- **Task directions**
The following entries are to be repeated exactly, and the pictures are to be left behind.

Structured pose outputs:

______

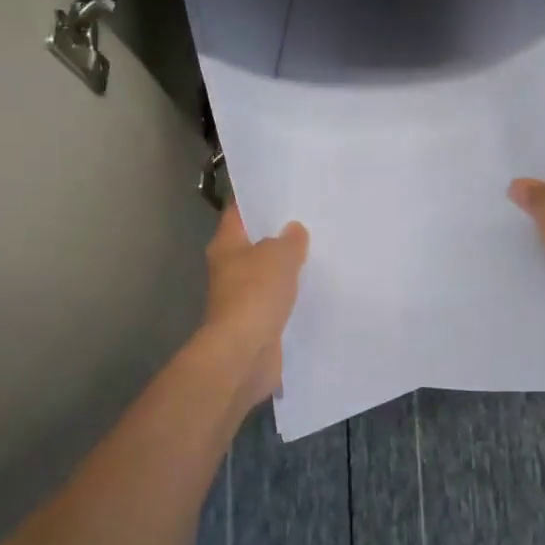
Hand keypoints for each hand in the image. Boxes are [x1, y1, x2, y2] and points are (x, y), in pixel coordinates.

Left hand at [201, 203, 308, 412]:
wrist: (244, 353)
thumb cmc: (255, 294)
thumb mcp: (279, 256)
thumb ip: (290, 240)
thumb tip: (293, 230)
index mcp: (226, 245)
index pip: (239, 212)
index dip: (258, 200)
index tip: (283, 190)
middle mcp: (229, 269)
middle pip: (254, 244)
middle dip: (278, 235)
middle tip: (310, 220)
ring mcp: (241, 298)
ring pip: (267, 274)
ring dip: (286, 268)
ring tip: (318, 253)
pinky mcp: (256, 323)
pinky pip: (277, 301)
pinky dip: (291, 296)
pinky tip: (315, 289)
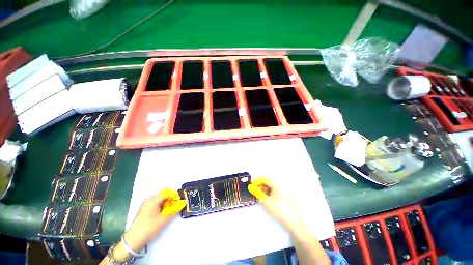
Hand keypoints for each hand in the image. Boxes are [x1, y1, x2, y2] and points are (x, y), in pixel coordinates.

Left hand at [124, 188, 185, 250]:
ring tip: (168, 212)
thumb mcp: (164, 219)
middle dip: (171, 200)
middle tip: (174, 209)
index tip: (179, 203)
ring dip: (166, 203)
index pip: (168, 192)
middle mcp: (149, 199)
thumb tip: (183, 203)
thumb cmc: (149, 228)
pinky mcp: (145, 208)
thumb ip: (175, 209)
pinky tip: (162, 214)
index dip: (175, 196)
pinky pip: (156, 203)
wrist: (133, 240)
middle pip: (164, 195)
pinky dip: (161, 206)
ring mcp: (146, 203)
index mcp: (153, 199)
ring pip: (161, 199)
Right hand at [248, 177, 304, 232]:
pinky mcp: (286, 195)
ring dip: (265, 189)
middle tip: (256, 192)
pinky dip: (271, 192)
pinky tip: (269, 199)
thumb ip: (257, 192)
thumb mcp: (266, 201)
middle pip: (269, 181)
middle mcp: (281, 184)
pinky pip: (276, 190)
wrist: (294, 222)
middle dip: (261, 185)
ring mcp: (285, 190)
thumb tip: (251, 187)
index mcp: (277, 184)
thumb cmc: (279, 210)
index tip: (251, 186)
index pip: (265, 178)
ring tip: (262, 196)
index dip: (257, 181)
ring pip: (272, 186)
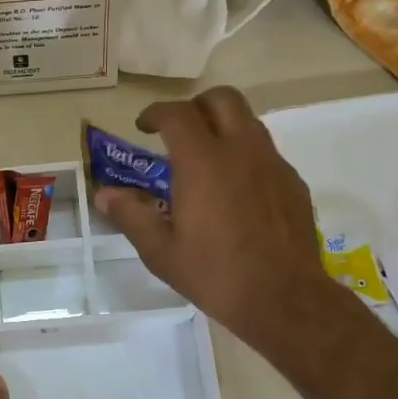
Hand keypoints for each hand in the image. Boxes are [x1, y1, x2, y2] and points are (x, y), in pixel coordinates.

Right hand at [93, 86, 351, 370]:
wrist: (285, 299)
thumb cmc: (215, 275)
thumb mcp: (161, 252)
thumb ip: (131, 215)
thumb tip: (104, 195)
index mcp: (203, 163)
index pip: (177, 114)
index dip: (155, 112)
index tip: (144, 127)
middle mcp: (241, 151)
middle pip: (222, 99)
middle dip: (196, 106)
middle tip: (179, 132)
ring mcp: (273, 164)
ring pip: (249, 121)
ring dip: (223, 127)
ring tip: (207, 159)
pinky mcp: (293, 182)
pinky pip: (266, 152)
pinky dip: (245, 155)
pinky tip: (236, 190)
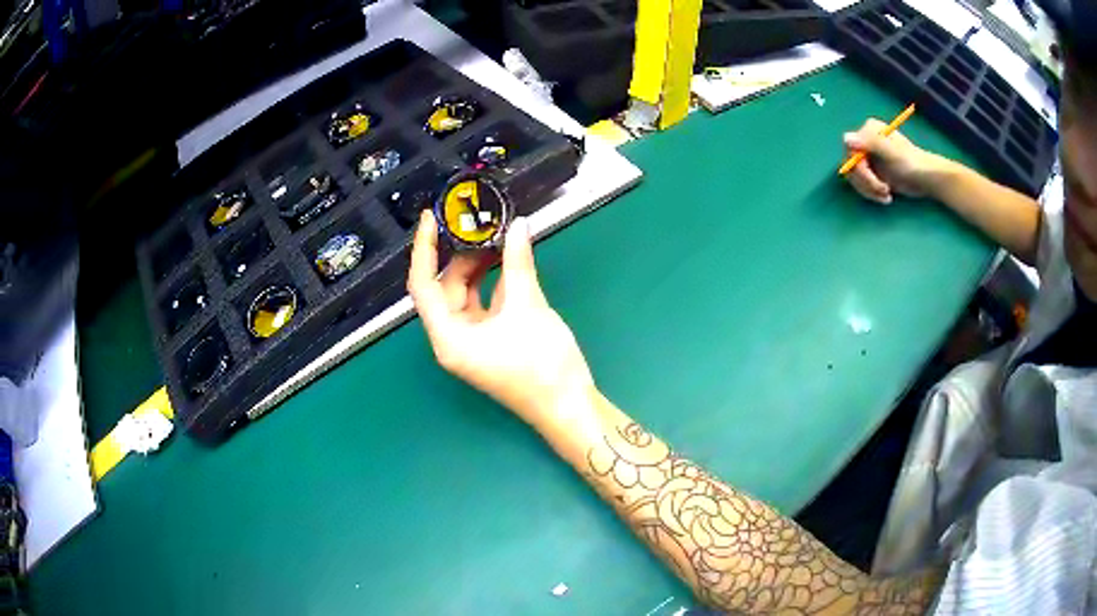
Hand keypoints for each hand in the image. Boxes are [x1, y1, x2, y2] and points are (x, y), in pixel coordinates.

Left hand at [408, 210, 593, 427]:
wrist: (569, 406)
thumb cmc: (542, 366)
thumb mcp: (528, 308)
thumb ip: (518, 264)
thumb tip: (517, 226)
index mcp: (448, 337)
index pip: (423, 285)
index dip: (424, 249)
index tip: (431, 218)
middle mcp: (453, 339)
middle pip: (445, 288)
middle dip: (461, 256)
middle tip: (481, 226)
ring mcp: (472, 341)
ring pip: (466, 294)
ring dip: (480, 268)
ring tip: (497, 239)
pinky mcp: (491, 340)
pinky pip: (484, 304)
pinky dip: (495, 283)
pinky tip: (509, 262)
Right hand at [843, 118, 953, 203]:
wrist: (926, 178)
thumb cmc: (912, 163)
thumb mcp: (891, 152)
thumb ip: (870, 143)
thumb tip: (846, 139)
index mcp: (869, 131)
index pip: (850, 150)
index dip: (859, 169)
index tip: (874, 181)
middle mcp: (865, 141)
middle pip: (851, 165)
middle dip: (866, 182)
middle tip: (883, 191)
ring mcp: (868, 156)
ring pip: (855, 177)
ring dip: (869, 190)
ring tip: (886, 195)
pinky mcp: (872, 171)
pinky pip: (862, 184)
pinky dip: (872, 193)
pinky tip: (886, 196)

______

- **Exercise response**
Hand keypoints for each hand in the image. Boxes are [x1, y1, x2, y2] and points are (x, y), in pixel coordinates.

Left hand at [201, 203, 308, 412]:
wrist: (244, 353)
thumb cmc: (255, 294)
thumb mcp: (279, 256)
thumb ip: (290, 240)
thumb tip: (293, 230)
index mcp: (226, 245)
index pip: (239, 212)
index dip: (258, 200)
index tip: (283, 190)
middle mcp: (229, 269)
middle pip: (254, 244)
middle dip: (278, 235)
middle tip: (310, 220)
ring mcp: (241, 298)
ring pip: (267, 274)
ring dip: (286, 268)
ring tip: (318, 253)
pinky mcp: (256, 323)
pinky pip: (277, 301)
pinky dip: (291, 296)
pinky tip: (315, 289)
Hand keypoints for each hand in the image. Boxes are [x1, y1, x2, y2] and points are (x, y), in pixel coordinates.

Left hand at [124, 188, 185, 250]:
ring tip: (168, 212)
thumb mcp: (164, 219)
middle dip: (171, 200)
middle tip: (174, 209)
index tip: (179, 203)
ring dip: (166, 203)
index pip: (168, 192)
middle mcp: (149, 199)
thumb tip: (183, 203)
thumb cmc: (149, 228)
pinky mcp: (145, 208)
thumb ip: (175, 209)
pinky tip: (162, 214)
index dip: (175, 196)
pinky pip: (156, 203)
wrist: (133, 240)
middle pip: (164, 195)
pinky dip: (161, 206)
ring mcp: (146, 203)
index mcp: (153, 199)
ring pip: (161, 199)
Right hand at [248, 177, 304, 232]:
pinky mcp: (286, 195)
ring dip: (265, 189)
middle tip: (256, 192)
pinky dip: (271, 192)
pinky tip: (269, 199)
thumb ip: (257, 192)
thumb mcp: (266, 201)
middle pip: (269, 181)
middle mcp: (281, 184)
pinky pip: (276, 190)
wrist: (294, 222)
middle dip: (261, 185)
ring mcp: (285, 190)
thumb tip: (251, 187)
index mcp: (277, 184)
thumb cmc: (279, 210)
index tip: (251, 186)
index pip: (265, 178)
ring tip: (262, 196)
index dip: (257, 181)
ring pip: (272, 186)
Hand keypoints for each hand in the image. Boxes are [x1, y1, x2, y2] and points are (x, y), in pixel coordinates.

Right hand at [93, 86, 351, 370]:
wrist: (285, 299)
thumb cmc: (215, 275)
thumb mcp: (161, 252)
thumb ip: (131, 215)
thumb tip: (104, 195)
index mcp: (203, 163)
index pip: (177, 114)
index dip: (155, 112)
index tip: (144, 127)
middle mcp: (241, 151)
middle pip: (222, 99)
middle dip: (196, 106)
middle tip: (179, 132)
ring mcp: (273, 164)
ring pip: (249, 121)
ring dip: (223, 127)
ring tip: (207, 159)
pinky mcp: (293, 182)
pinky pip: (266, 152)
pinky dip: (245, 155)
pinky tip: (236, 190)
Hand keypoints for each hand in the image. Boxes are [x1, y1, x2, y2] and points are (x, y), in pixel coordinates.

Left hand at [408, 210, 593, 427]:
wrist: (569, 406)
thumb cmc: (542, 366)
thumb mcp: (528, 308)
thumb ip: (518, 264)
thumb tip: (517, 226)
index mcp: (448, 337)
index pip: (423, 285)
index dip: (424, 249)
index tip: (431, 218)
middle mcp: (453, 339)
middle pip: (445, 288)
middle dip: (461, 256)
middle tip: (481, 226)
ring mcp: (472, 341)
ring pip: (466, 294)
ring dip: (480, 268)
ring tip: (497, 239)
pinky mcp: (491, 340)
pinky pip: (484, 304)
pinky dip: (495, 283)
pinky tip: (509, 262)
Right hand at [843, 118, 953, 203]:
wrist: (926, 178)
thumb cmc: (912, 163)
thumb mcp: (891, 152)
thumb ip: (870, 143)
thumb tip: (846, 139)
index mcp: (869, 131)
index pip: (850, 150)
index dip: (859, 169)
index tip: (874, 181)
middle mcp: (865, 141)
middle pip: (851, 165)
middle dip: (866, 182)
middle tip: (883, 191)
ring mcp: (868, 156)
ring pip: (855, 177)
ring dip: (869, 190)
ring tip: (886, 195)
pinky mcp: (872, 171)
pinky pip: (862, 184)
pinky dip: (872, 193)
pinky tip: (886, 196)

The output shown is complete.